Em uma sociedade farta de produtos e serviços que procuram anteceder até a imaginação das crianças, mas onde crescem também fartamente as doenças infantis decorrentes da falta de lugar para a criança ser criança de verdade, uma obra como a animação musical Pinóquio, de Guillermo del Toro, é uma grande preciosidade.

Mais do que um filme de arte que respeita a criança e o seu direito de lutar para ter um lugar na infância, Pinóquio é uma oportunidade pedagógica diante da guerra entre os múltiplos condicionamentos dos modelos de infâncias e a cultura da infância. Um dos maiores conflitos da criança na atualidade é a pressão que ela recebe do excesso de mapeamento e de fórmulas de resolução desses conflitos.

O cineasta mexicano, que divide a direção com o diretor estadunidense Mark Gustafson – que assegurou em stop-motion a plasticidade fascinante da obra, a qual, por sua vez, tem parte da narrativa primorosamente trabalhada pelo músico francês Alexandre Desplat –, em apenas 1h e 54min, entrega com bichos humanizados e humanos animalizados uma necessidade de resposta ao que é ser criança de verdade.

Del Toro inicia o filme com uma homenagem ao autor do clássico Pinóquio, o escritor e jornalista italiano Carlo Collodi (1826 – 1890), dando seu nome ao que seria o filho biológico do carpinteiro Gepeto, morto durante um ataque aéreo na Itália fascista da década de 1930. Com isso, ele introduz também a época em que ambienta a história do boneco teimoso que conquistou a faculdade de ser criança.

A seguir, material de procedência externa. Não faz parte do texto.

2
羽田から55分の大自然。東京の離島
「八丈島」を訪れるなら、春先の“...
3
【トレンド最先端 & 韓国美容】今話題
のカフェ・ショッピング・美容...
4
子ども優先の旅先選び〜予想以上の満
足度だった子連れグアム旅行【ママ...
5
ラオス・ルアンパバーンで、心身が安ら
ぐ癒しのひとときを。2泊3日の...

Enquanto Pinóquio se esforça para entender os valores sociais e educacionais que encontra no mundo em que quer crescer amando e sendo amado, ele não abre mão de usufruir da experiência infantil tendo como ponto de partida o seu estado bruto de criança, sem ter que submeter sua credulidade a assédios de exploradores comerciais e políticos da infância.

Cena de Pinóquio, animação em stop-motion do cineasta mexicano Guillermo del Toro (Netflix, 2022).

As ameaças de retrocessos civilizatórios vigentes na contemporaneidade estão representadas por Guillermo del Toro nessa nova aplicação dada ao significado da obra de Collodi, escrito em 1881. A gênese do fascismo, vista na continuidade das lideranças messiânicas e movimentos antidemocráticos, na exaltação das armas, nos ataques à imprensa e na militarização da mente infantil, amplia a indagação sobre o que é ser criança para o que é ser humano.

O enfrentamento dessas questões passa pelas artes e pela literatura, suas hipóteses de sentido, vida e morte, sensibilidade estética e diversão da mente e do corpo como partes do fluxo de viver interconectados por todos os reinos da natureza. Somente brincando e brigando livremente com conselhos de grilos falantes, destrezas de gigantes marinhos e a suas próprias angústias de crescimento a criança pode fundir e formar proteções intuitivas e racionais.

Pinóquio é uma dessas possibilidades que a infância tem de encontrar defesa em seu estado profundo. A sociedade como um todo precisa desses espaços de sublimação. Em sua “Gramática da Fantasia”, o escritor e educador italiano Gianni Rodari (1920 – 1980) fala do quanto a Alemanha subjugada pelas guerras napoleônicas (1803 – 1805) conseguiu se fortalecer com a transcrição da sabedoria monumental das fábulas, feita pelos irmãos Jacob (1785 – 1863) e Wilhelm Grimm (1786 – 1859).

Para Rodari, a obra de Collodi ganhou a importância que tem ao longo do tempo porque atribuiu o papel de protagonista à criança como ela é, e não como os adultos gostariam que ela fosse. Isso dá a meninas e meninos o conforto de que pode até ser doloroso ser criança de verdade, mas que vale a pena. Ao fazer seu filme, Guillermo del Toro manteve esse encanto original de Pinóquio, como um SOS à infância e à humanidade.